Robert had de gehele dinsdagmorgen besteed om Rover de knop de bediening van het kantelmechanisme te leren. Hij had hem verwonderd dat Rover zo snel leerde. Na een paar uur intensief oefenen reageerde de hond feilloos op “vet” en drukte zonder maar een moment van twijfel de knop die onder de tafel zat in. De tas die er boven op stond  verdween, waarna de tas die aan de onderkant van de tafel met kleine beugels was vastgemaakt, tevoorschijn kwam. Nadat de kanteling was voltooid, verdwenen de beugels direct in het blad van de tafel. Er was nauwelijks iets van te zien dankzij het hoogpolige tafelkleed. De verwisseling verliep zo goed als geruisloos.
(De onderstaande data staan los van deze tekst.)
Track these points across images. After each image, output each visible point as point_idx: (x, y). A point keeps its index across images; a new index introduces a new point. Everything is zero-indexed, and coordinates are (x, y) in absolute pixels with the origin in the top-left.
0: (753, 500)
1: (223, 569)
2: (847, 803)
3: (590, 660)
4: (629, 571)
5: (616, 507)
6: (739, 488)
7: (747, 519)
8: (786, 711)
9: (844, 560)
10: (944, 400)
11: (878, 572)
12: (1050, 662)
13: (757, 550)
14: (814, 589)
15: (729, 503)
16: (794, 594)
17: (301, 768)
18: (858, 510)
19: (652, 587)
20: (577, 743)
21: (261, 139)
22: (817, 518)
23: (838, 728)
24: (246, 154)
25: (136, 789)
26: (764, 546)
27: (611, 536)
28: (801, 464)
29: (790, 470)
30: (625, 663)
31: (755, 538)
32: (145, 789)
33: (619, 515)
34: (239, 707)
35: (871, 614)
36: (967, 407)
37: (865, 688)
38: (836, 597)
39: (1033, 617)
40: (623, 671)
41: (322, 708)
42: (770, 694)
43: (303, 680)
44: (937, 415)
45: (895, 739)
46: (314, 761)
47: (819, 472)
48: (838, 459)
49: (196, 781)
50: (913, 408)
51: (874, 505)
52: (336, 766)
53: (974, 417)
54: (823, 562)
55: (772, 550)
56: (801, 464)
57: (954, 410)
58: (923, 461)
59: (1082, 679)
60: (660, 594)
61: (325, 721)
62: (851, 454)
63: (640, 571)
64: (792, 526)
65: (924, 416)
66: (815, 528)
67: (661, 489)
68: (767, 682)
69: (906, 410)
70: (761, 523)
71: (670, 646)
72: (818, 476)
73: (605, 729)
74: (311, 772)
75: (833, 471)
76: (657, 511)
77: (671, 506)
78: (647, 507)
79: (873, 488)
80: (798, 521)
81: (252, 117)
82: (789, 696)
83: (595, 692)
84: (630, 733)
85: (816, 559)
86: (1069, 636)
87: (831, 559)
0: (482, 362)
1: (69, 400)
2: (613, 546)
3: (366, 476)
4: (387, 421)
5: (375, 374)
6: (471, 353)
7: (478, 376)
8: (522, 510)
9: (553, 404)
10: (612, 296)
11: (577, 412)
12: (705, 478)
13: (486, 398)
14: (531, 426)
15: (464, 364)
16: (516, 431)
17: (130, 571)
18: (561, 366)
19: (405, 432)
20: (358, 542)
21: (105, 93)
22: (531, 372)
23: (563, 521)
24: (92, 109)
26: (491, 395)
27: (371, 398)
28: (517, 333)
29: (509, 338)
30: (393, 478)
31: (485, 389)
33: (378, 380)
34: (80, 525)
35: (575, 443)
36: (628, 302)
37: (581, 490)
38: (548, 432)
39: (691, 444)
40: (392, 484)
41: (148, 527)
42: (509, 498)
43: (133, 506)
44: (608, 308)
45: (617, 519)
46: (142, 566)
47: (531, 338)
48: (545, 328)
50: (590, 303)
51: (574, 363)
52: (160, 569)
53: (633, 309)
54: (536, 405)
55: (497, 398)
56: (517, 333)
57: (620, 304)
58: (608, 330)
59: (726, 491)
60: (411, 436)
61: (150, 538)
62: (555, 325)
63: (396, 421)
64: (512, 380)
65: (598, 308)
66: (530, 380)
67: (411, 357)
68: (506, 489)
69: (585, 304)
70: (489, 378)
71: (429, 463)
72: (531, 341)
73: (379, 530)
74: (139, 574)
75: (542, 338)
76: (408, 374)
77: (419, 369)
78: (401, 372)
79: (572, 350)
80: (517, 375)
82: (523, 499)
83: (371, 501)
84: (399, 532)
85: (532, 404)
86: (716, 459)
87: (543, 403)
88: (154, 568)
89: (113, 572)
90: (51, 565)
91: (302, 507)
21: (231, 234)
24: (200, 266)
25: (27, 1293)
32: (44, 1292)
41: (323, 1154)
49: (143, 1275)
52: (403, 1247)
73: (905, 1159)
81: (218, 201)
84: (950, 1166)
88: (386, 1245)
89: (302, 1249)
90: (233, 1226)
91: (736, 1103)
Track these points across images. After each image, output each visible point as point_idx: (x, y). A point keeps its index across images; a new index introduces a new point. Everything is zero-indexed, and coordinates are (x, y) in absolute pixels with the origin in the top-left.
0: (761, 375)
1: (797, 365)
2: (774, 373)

Het was nu alleen zaak dat de andere partij op het moment van de kanteling werd afgeleid

 

-114-


‘Een knap stukje werk van dat baasje van jou Rover. Bijna geniaal. Nog een keer het plan Rover. Er komen twee lui van de bank met in het slechtste geval acht tassen met bankbiljetten. Per tas één miljoen pond. Dat is geen kattenpis, oude reus. Naast deze twee medewerkers van de bank hebben we ook nog te maken met de twee agentjes, je weet wel die kerels die ons constant voor de voeten lopen. Het is de bedoeling dat deze twee agenten de tassen na de overdracht meenemen en ergens in een of andere vreemd land bij  een of andere obscure bank afleveren. Maar…’ zei Robert op plechtige toon, ‘maar Rover, dat gaat niet zo gebeuren, want de twee agentjes gaan wij op reis sturen met keurig gedrukte bankbiljetten, alleen zijn die om eerlijk te zijn niet zoveel waard. Eigenlijk helemaal niets, noppes, nada en dat allemaal dankzij onze grote vriend wijlen Ramondo, die via een bevriende drukker honderd duizend biljetten heeft laten produceren. Eigenlijk nu iets te weinig maar goed wie verhoogt… wat zeg ik, wie verdubbelt nou ook het losgeld voor zijn vrouw en dat allemaal op zo’n korte termijn? Misschien dat we daar nog even iets op moeten verzinnen. Per tas komt dat neer op een kleine twintig kilo. Dus acht van die tassen is aardig wat gewicht. De tas voor Liz, dat is jouw ding. Misschien moeten we gewoon even een moment van paniek arrangeren waarin de andere tassen snel maar vooral onopvallend en ongezien door iemand worden verwisseld. Daar moet ik nog eens even over nadenken. We hebben in elk geval nog een paar extra handjes hierbij nodig. We hebben jou voor de knoppen, maar dat is niet genoeg. Het zou handig geweest zijn als de kleine Ramondo het nog even een paar dagen langer had volgehouden. Dat hij zijn enkele reis naar het hiernamaals nog even uit had gesteld, even die een latere die laatste trein had genomen. Maar ja, wat niet is, dat is niet. Niks meer aan te doen.’
Rover blafte.
‘Slim hondje. Rover, ik moet eerst nog even naar de die lui van Webber, daarna heb ik een afspraakje met Jenny, maar morgen gaan we vol aan de bak.’
Rover deed net of hij het allemaal begrepen had en misschien was dat ook wel zo.